[JPL] Speaker knows the language of jazz
drjazz at drjazz.com
Wed Jan 28 12:33:59 EST 2009
January Series speaker knows the language of jazz
Tuesday, January 27, 2009
By Jeffrey Kaczmarczyk
*The Grand Rapids Press*
GRAND RAPIDS -- Most lectures at The January Series of Calvin College
end with thoughtful questions from the audience.

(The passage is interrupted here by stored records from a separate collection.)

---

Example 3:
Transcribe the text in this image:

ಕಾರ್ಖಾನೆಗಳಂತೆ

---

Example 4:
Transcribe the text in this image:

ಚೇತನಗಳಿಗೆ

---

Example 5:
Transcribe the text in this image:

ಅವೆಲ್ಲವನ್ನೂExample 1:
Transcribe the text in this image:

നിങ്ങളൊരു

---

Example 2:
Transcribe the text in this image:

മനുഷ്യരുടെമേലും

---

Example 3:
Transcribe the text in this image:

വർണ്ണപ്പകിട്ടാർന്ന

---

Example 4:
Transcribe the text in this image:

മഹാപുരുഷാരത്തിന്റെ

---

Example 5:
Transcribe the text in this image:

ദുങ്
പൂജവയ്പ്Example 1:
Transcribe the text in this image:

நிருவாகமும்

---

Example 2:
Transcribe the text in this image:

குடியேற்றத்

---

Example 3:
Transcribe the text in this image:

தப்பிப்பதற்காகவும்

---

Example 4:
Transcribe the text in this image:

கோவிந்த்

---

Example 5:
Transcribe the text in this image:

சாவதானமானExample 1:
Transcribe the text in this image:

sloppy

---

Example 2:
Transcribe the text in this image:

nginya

Monday's program at the nationally known speaker series all but began
with its presenter asking a random member of the audience what he had
had for breakfast.
Pop-Tarts, it turned out. Brown sugar-flavored, to be precise. At about
10 a.m., which was good for chuckles from early risers in the audience
in Calvin College's Fine Arts Center.
"That was an improvised conversation -- about breakfast," explained jazz
pianist Xavier Davis.
Jazz, at its core, is an improvised conversation between musicians,
"What we're doing up here is talking. We're just using a different
language," he said.
The Grand Rapids-born pianist and composer, now living in New York City,
was the featured lecturer and entertainer for The January Series.
The one-hour talk, "The Language of Jazz," was part of Calvin College's
three-week series of free lectures and discussions. The award-winning
series of 15 weekday programs concludes its 22nd season today.

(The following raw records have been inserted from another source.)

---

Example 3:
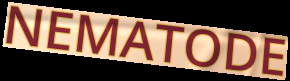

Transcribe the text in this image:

NEMATODE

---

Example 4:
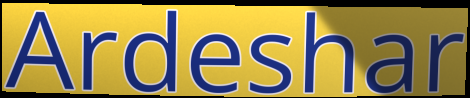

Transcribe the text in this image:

Ardeshar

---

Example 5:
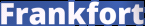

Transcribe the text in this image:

Frankfort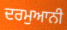
ਦਰਮੁਆਨੀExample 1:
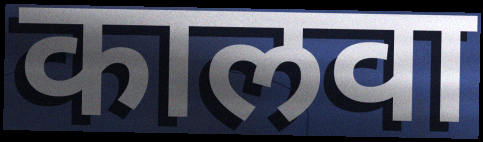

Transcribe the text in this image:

कालवा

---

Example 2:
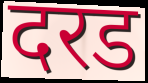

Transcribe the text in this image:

दरड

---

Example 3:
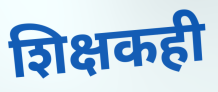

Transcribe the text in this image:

शिक्षकही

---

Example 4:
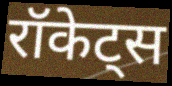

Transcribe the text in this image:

Just as English and other spoken languages have nuanced meaning, overt
as well as subversive, jazz carries its own meaning on several levels.
"It comes out of the African experience, but anyone can play it," said
Davis, 37, who grew up near Ottawa Hills High School but graduated from
Interlochen Arts Academy and Western Michigan University.
Familiarity with the language of jazz helps musicians meeting together
for the first time on the bandstand, said Davis, who has worked with
such jazz artists as vocalist Betty Carter, trumpeter Tom Harrell,
vibraphonist Stefon Harris and the late, great trumpeter Freddie Hubbard.
"If they play certain things, I can relax because I know they've
listened to the same recordings I know," he said.
Davis was joined by the Xavier Davis Trio for the program. The trio
includes his brother, Quincy Davis, on drums and Ugonna Okegwo on double
The trio played four pieces, two by Xavier Davis, one composed by Quincy
Davis and a fourth tune by Thelonious Monk.
"I don't like to talk as much as I like to play," he said early in his
talk, "but I am going to talk a bit."